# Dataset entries
■ ■ ■ ■ ■
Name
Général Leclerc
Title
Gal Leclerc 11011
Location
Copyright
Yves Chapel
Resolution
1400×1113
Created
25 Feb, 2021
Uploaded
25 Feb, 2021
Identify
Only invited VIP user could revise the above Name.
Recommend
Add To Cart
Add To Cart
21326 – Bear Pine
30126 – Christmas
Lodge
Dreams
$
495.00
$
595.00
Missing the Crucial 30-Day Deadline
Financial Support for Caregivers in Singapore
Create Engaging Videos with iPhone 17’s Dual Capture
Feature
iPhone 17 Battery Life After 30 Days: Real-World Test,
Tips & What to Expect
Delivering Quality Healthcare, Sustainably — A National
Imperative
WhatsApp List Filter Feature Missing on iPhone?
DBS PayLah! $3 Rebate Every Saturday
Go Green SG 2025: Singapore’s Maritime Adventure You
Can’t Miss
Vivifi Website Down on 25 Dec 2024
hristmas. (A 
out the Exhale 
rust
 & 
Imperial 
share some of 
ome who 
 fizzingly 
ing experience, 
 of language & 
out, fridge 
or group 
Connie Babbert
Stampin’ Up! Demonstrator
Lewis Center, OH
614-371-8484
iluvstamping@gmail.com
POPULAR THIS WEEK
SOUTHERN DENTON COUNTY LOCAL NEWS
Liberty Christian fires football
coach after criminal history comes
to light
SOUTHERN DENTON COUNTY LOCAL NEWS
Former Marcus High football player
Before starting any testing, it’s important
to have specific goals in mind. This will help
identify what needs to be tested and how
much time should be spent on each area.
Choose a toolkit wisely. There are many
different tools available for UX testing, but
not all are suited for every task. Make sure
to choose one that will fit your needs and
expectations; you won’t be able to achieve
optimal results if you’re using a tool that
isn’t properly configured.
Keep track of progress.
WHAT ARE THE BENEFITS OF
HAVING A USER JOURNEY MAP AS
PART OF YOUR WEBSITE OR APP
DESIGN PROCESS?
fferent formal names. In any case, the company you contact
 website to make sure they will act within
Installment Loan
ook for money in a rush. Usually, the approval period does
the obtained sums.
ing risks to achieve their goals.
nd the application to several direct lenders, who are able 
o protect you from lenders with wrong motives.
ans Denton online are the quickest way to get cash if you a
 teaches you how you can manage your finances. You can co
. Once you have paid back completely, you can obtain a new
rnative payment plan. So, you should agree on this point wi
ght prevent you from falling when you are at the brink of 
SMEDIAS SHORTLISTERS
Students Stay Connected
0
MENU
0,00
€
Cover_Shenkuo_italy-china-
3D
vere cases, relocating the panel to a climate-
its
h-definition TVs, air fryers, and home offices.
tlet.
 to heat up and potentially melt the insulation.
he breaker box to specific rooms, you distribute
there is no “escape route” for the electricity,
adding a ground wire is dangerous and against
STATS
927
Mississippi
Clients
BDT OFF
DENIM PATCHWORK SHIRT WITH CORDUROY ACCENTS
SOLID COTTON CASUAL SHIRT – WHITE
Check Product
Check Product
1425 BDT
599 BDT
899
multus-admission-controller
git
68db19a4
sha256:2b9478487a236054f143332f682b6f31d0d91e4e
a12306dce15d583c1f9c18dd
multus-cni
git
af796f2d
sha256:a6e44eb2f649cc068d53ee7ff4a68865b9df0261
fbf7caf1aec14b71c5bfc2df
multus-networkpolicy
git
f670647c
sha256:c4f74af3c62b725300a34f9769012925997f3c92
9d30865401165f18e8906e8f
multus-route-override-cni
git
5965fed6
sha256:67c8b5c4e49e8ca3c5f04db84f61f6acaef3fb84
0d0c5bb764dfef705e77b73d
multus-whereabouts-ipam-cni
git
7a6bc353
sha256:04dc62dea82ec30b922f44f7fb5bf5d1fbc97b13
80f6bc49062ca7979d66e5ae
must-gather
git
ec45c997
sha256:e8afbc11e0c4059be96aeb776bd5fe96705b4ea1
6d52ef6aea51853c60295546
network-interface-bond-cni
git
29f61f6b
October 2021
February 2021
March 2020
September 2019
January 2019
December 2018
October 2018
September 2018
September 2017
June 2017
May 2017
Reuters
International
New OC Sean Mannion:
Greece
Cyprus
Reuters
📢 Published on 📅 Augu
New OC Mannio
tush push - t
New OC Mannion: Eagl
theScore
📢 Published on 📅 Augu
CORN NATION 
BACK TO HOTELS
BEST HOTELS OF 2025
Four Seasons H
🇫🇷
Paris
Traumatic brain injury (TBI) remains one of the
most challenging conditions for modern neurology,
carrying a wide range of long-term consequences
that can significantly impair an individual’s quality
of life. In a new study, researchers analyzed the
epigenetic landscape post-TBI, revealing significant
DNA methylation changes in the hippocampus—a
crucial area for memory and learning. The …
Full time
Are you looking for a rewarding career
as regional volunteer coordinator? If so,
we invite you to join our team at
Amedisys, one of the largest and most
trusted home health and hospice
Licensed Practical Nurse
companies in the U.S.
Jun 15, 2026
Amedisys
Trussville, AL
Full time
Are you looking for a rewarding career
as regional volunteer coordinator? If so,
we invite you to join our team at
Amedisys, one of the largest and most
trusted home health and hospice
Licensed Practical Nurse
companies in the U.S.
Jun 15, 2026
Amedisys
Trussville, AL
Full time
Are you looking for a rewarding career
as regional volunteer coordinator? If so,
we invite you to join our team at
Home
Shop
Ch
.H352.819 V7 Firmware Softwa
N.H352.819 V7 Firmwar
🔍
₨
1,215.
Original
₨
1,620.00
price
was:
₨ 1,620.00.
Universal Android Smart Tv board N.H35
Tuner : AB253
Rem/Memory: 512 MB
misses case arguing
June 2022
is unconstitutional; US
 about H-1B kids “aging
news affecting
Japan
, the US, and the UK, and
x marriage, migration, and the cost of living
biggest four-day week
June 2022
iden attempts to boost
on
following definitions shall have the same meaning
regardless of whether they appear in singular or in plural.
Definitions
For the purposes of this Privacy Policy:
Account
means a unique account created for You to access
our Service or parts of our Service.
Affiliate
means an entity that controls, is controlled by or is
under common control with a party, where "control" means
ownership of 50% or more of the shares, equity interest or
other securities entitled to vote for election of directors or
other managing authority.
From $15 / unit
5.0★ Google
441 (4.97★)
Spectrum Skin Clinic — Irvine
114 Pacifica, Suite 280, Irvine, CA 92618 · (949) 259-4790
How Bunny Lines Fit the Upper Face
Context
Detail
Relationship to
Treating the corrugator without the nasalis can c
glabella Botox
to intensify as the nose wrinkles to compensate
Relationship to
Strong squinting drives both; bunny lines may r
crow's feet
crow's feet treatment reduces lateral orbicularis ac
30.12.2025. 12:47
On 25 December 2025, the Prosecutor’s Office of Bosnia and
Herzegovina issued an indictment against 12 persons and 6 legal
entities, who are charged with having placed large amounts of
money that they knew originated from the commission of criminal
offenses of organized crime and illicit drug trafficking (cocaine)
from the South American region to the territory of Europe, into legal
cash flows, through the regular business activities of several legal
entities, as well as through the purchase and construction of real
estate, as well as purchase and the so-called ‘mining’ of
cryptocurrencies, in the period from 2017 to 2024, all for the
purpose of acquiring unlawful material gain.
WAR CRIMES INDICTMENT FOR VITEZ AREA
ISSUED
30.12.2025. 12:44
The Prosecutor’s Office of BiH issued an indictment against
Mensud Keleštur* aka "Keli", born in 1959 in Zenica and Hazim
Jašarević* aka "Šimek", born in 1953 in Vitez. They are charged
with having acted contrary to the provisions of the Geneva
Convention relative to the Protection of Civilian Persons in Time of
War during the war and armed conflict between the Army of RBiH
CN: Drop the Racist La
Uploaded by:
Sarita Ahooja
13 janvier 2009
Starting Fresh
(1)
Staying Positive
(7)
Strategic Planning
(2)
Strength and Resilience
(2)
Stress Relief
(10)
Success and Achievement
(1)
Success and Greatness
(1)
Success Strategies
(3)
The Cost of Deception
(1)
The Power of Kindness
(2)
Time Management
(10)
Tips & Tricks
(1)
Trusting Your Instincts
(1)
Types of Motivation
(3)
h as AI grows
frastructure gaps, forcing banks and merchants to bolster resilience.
■ ■ ■ ■ ■
Where the line with "o protect you" ends, your copy should end too; please return exactly the lines from the first line of the data through it.

Name
Général Leclerc
Title
Gal Leclerc 11011
Location
Copyright
Yves Chapel
Resolution
1400×1113
Created
25 Feb, 2021
Uploaded
25 Feb, 2021
Identify
Only invited VIP user could revise the above Name.
Recommend
Add To Cart
Add To Cart
21326 – Bear Pine
30126 – Christmas
Lodge
Dreams
$
495.00
$
595.00
Missing the Crucial 30-Day Deadline
Financial Support for Caregivers in Singapore
Create Engaging Videos with iPhone 17’s Dual Capture
Feature
iPhone 17 Battery Life After 30 Days: Real-World Test,
Tips & What to Expect
Delivering Quality Healthcare, Sustainably — A National
Imperative
WhatsApp List Filter Feature Missing on iPhone?
DBS PayLah! $3 Rebate Every Saturday
Go Green SG 2025: Singapore’s Maritime Adventure You
Can’t Miss
Vivifi Website Down on 25 Dec 2024
hristmas. (A 
out the Exhale 
rust
 & 
Imperial 
share some of 
ome who 
 fizzingly 
ing experience, 
 of language & 
out, fridge 
or group 
Connie Babbert
Stampin’ Up! Demonstrator
Lewis Center, OH
614-371-8484
iluvstamping@gmail.com
POPULAR THIS WEEK
SOUTHERN DENTON COUNTY LOCAL NEWS
Liberty Christian fires football
coach after criminal history comes
to light
SOUTHERN DENTON COUNTY LOCAL NEWS
Former Marcus High football player
Before starting any testing, it’s important
to have specific goals in mind. This will help
identify what needs to be tested and how
much time should be spent on each area.
Choose a toolkit wisely. There are many
different tools available for UX testing, but
not all are suited for every task. Make sure
to choose one that will fit your needs and
expectations; you won’t be able to achieve
optimal results if you’re using a tool that
isn’t properly configured.
Keep track of progress.
WHAT ARE THE BENEFITS OF
HAVING A USER JOURNEY MAP AS
PART OF YOUR WEBSITE OR APP
DESIGN PROCESS?
fferent formal names. In any case, the company you contact
 website to make sure they will act within
Installment Loan
ook for money in a rush. Usually, the approval period does
the obtained sums.
ing risks to achieve their goals.
nd the application to several direct lenders, who are able 
o protect you from lenders with wrong motives.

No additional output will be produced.